Sadly, today, good economics make lousy politics. Change always has winners and losers, but without campaign finance reform, policymakers will have little incentive to think about the greater interests of the city, over doing what it takes to raise campaign cash. Vested interests and NIMBYism run deep in New York and it’s very hard to think large scale. The city desperately needs a new urban plan to reduce housing costs, improve transportation, and prepare for the effects of climate change. These kinds of plans can help erode inequality.

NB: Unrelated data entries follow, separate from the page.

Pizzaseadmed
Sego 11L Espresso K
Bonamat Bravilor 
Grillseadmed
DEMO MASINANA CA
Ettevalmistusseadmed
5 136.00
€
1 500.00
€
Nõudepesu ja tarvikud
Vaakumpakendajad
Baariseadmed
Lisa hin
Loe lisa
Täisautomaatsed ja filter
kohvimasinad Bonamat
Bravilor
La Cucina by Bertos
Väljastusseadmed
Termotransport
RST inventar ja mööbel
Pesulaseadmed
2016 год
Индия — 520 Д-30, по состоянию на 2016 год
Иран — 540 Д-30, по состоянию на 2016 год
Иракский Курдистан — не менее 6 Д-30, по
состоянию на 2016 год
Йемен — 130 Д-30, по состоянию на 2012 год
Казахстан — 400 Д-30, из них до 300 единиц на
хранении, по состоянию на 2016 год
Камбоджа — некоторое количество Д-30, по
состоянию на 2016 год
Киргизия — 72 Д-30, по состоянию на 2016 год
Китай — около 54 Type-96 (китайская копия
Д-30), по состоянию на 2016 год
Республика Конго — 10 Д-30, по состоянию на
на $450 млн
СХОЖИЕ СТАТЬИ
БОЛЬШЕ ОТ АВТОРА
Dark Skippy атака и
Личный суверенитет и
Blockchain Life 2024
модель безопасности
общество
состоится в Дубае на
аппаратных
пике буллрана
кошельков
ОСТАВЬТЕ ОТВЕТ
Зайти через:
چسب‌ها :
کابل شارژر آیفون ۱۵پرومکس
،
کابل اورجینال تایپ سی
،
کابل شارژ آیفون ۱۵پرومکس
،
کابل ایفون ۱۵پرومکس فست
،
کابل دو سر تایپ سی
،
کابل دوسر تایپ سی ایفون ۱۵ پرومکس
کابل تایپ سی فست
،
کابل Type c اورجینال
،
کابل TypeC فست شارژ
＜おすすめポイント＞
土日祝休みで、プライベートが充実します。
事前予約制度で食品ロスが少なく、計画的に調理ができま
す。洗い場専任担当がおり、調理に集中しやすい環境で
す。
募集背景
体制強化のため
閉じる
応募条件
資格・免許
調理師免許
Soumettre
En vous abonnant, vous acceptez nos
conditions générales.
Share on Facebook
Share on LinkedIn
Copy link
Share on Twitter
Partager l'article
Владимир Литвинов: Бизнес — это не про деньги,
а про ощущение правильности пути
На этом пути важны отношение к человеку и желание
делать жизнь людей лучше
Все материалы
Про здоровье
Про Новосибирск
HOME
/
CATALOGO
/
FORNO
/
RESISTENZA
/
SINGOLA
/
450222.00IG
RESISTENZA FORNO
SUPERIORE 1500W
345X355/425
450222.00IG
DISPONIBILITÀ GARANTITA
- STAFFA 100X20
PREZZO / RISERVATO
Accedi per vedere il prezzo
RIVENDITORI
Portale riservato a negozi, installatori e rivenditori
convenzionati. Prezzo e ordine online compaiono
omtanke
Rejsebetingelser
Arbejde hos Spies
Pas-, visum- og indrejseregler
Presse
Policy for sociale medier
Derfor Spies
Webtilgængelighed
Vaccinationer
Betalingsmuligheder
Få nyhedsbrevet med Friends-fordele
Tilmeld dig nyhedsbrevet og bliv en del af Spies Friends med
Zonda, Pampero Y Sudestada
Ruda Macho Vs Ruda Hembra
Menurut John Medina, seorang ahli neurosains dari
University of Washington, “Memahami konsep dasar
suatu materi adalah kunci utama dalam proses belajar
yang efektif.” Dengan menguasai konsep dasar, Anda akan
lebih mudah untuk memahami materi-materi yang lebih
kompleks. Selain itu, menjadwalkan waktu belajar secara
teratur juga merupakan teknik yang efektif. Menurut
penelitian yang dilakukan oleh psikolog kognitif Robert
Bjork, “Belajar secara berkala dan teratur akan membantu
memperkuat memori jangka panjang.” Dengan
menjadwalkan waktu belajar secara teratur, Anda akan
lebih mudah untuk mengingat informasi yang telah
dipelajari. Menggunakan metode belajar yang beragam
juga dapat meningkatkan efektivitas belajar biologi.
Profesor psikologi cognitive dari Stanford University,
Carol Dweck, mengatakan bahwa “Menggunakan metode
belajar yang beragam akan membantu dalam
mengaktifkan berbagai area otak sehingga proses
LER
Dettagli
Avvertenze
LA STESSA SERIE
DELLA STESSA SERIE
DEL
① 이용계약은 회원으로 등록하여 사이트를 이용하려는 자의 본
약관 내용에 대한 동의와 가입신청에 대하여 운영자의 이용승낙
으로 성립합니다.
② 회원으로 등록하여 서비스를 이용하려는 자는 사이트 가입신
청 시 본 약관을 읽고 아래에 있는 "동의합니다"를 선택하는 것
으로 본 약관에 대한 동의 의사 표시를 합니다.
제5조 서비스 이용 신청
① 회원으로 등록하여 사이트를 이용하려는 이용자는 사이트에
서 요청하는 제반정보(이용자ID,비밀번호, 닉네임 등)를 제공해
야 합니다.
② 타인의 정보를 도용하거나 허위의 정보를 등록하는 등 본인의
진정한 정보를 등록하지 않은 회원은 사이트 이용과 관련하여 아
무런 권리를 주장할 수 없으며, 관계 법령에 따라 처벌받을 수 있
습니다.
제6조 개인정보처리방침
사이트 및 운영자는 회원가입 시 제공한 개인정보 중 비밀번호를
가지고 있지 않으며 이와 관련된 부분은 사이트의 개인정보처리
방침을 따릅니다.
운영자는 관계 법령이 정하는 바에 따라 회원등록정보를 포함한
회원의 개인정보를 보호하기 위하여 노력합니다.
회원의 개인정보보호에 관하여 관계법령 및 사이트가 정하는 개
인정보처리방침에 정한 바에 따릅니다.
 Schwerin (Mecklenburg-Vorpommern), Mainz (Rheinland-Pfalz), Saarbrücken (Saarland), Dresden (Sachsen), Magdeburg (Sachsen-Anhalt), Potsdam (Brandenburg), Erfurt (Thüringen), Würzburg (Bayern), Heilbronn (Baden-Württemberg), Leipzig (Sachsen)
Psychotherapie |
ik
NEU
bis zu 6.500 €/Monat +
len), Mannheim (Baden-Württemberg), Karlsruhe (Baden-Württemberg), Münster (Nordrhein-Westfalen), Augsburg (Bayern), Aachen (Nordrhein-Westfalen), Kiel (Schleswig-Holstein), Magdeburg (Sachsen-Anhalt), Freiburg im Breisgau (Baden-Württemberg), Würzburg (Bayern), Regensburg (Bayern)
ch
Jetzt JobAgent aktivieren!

Why We Should Celebrate the Superslims
Rather than focusing on the towers as symbols of economic woes, we may want to consider their positive aspects. Manhattan is a global city, in part, because of the wonder of its skyline. Adding towers to midtown and downtown serve to enhance that skyline and allows the city to continue to grow and retain its iconic reputation.
The superslim towers represent novel creations, and decades from now we may look back and appreciate them in the way we appreciate the Chrysler or Empire State Buildings (though we may find this hard to believe today).
New York’s growth and success is due to its creativity and problem solving. So let us not blame these skyscrapers for the high cost of housing or rising income inequality, but rather let us begin by tackling the real underlying economic and political problems of the city.